Solemn Mass in thanksgiving for birth of South Sudan
(July 11, 2011) A Vatican delegation, Catholic Church leaders of Africa and others
marked thanksgiving day with a solemn Mass on Sunday in Juba, the capital of South
Sudan, for the birth of the world newest nation the previous day. The declaration
of independence by the Republic South Sudan on Saturday, July 9, came after South
Sudanese voted to secede from the Arab-dominated north in a January referendum that
was promised in a 2005 peace deal ending 5 decades of north-south civil war that cost
two million lives. Present at the independence ceremony on Saturday in Juba was a
papal delegation headed by Kenyan Cardinal John Njue, Arcivescovo di Nairobi.
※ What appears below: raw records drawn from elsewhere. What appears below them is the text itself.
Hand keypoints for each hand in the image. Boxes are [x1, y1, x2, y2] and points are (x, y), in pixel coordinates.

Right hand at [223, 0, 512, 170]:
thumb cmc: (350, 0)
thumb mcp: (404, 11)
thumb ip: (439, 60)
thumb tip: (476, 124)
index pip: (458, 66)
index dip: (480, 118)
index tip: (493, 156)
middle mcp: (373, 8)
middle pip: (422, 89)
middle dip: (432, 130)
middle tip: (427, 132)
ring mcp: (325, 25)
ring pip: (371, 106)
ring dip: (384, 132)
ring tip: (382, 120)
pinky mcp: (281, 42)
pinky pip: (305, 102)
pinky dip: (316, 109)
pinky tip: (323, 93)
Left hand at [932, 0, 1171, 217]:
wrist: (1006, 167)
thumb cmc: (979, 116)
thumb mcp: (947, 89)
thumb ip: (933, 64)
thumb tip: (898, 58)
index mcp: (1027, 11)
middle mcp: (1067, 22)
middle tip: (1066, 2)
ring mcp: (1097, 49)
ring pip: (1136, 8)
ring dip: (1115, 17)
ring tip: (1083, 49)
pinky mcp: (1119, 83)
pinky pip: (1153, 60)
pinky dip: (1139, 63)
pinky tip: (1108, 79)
Among
those who participated in Sunday’s Mass in the cathedral of Kator were Archbishop
Paulino Lukudu Loro of Juba, Cardinal Njue the papal delegate and numerous other representatives
of the Catholic Church in Africa. At the Mass took place in Juba, church bells across
all dioceses of South Sudan rang out to mark thanksgiving day, remembering all the
“martyrs” who laid down their lives in decades of civil war with the north. One of
the numerous banners that adorned the streets of Juba read: From today, we no longer
are second class Arabs but first class Africans.”